Os professores se reuniram ontem no pátio de uma escola para trocar informações sobre a situação, já que a TV praticamente não noticiava o que estava acontecendo. Eles também foram ao local para conseguir leite - um vigia da escola ordenhava uma vaca.

- Os prisioneiros libertados [pelos insurgentes]diziam que não desejavam que se disparasse contra o povo - explicou um dos docentes, acusando indiretamente os soldados de desencadearem o enfrentamento.

Segundo ele, os integrantes do movimento Akromiya, cujo julgamento parece ter sido o estopim da insurreição, ''são homens de negócios pacíficos''.

Ontem, era grande o número de pessoas que caminhava pelas ruas de Andijan. Algumas lojas voltaram a abrir as portas.

Diante de um dos necrotérios, muitos esperavam para reconhecer ou encontrar os corpos de seus familiares.

- Viemos buscar ontem nosso irmão mais novo, mas fomos informadas de que outros corpos serão trazidos esta manhã - ressaltaram três mulheres.

Segundo analistas, os sangrentos acontecimentos no Uzbequistão, o país mais povoado da Ásia Central, levanta a discussão sobre o papel do combate ao fundamentalismo islâmico que o regime do presidente Islam Karímov se atribuiu com o apoio da Rússia e dos EUA - que mantêm uma base no país, cedida para a guerra no Afeganistão.

De fato, a repressão militar iniciada sexta-feira não foi condenada por qualquer país ocidental.

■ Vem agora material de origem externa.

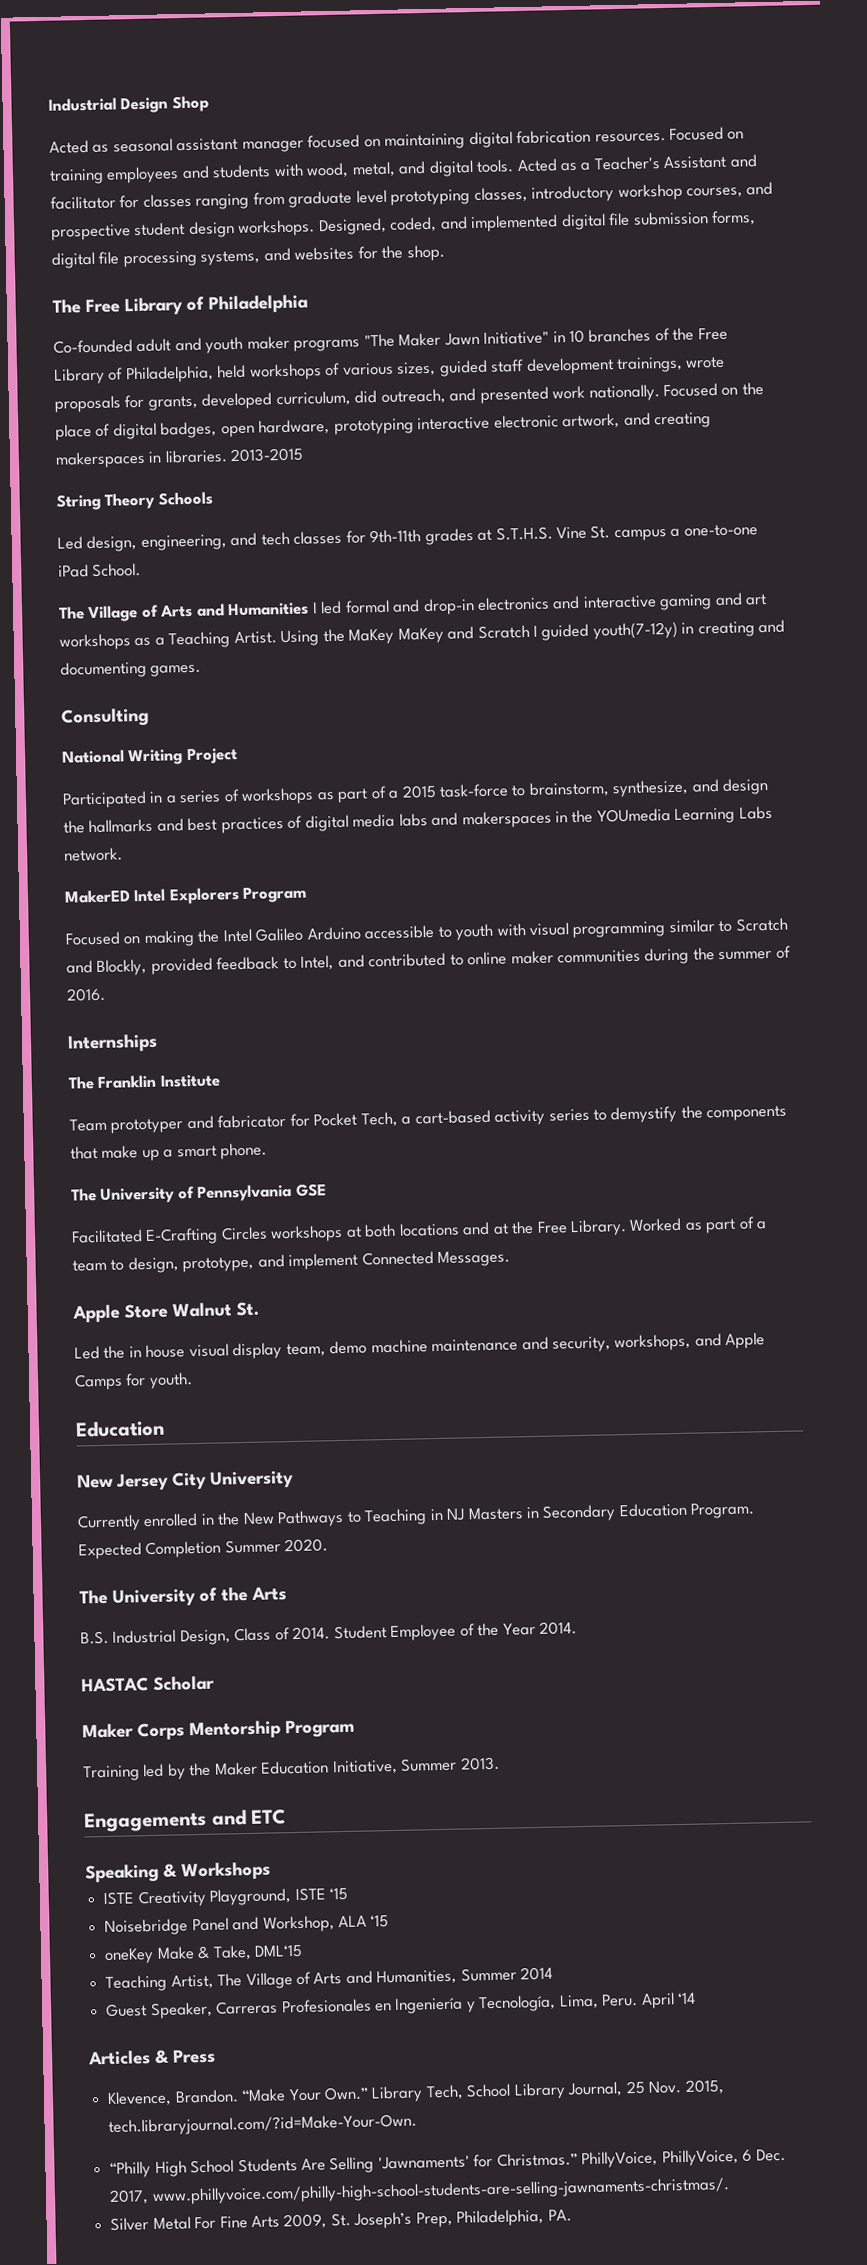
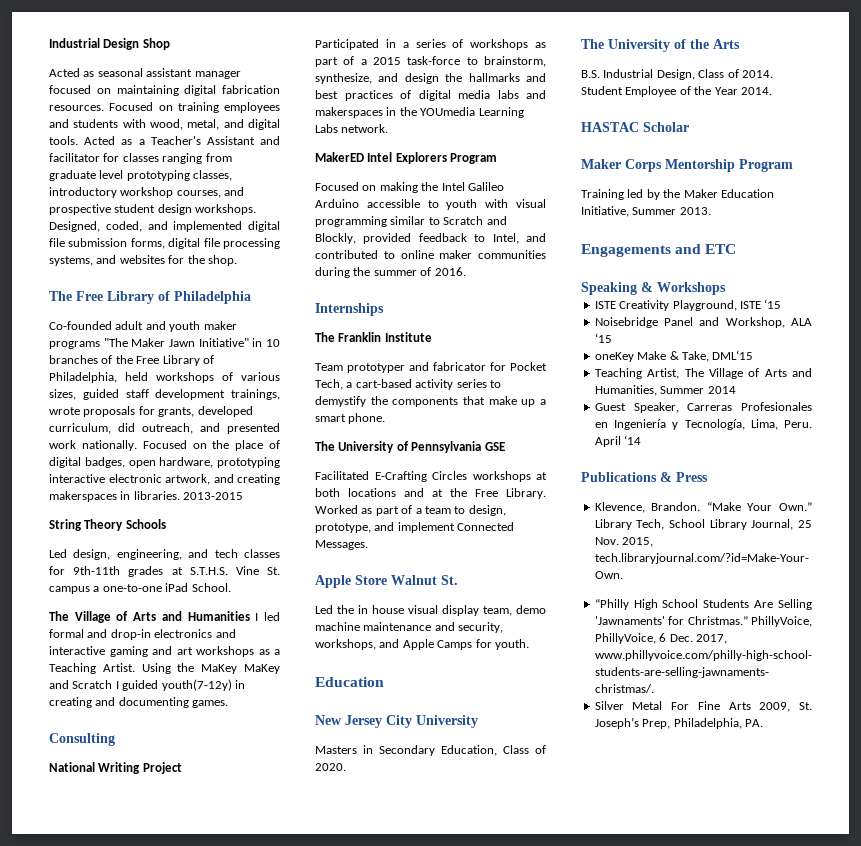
[77,1502,756,1532] [78,1539,281,1560] Currently enrolled in the New Pathways to Teaching in NJ Masters in Secondary Education Program. Expected Completion Summer -> [315,745,546,756] Masters in Secondary Education, Class of
[88,2050,151,2066] Articles -> [581,472,657,482] Publications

O mesmo aconteceu em dezembro de 2004, quando o Uzbequistão realizou as primeiras eleições legislativas desde 1999, supervisionadas pela OSCE, mas na qual nenhum partido opositor pôde concorrer.

Apenas a ONU e a Anistia Internacional, ontem, se manifestaram sobre a questão. Em comunicado, o secretário-geral das Nações Unidas, Kofi Annan, expressou preocupação com a perda de vidas e condenou a violência em Andijan.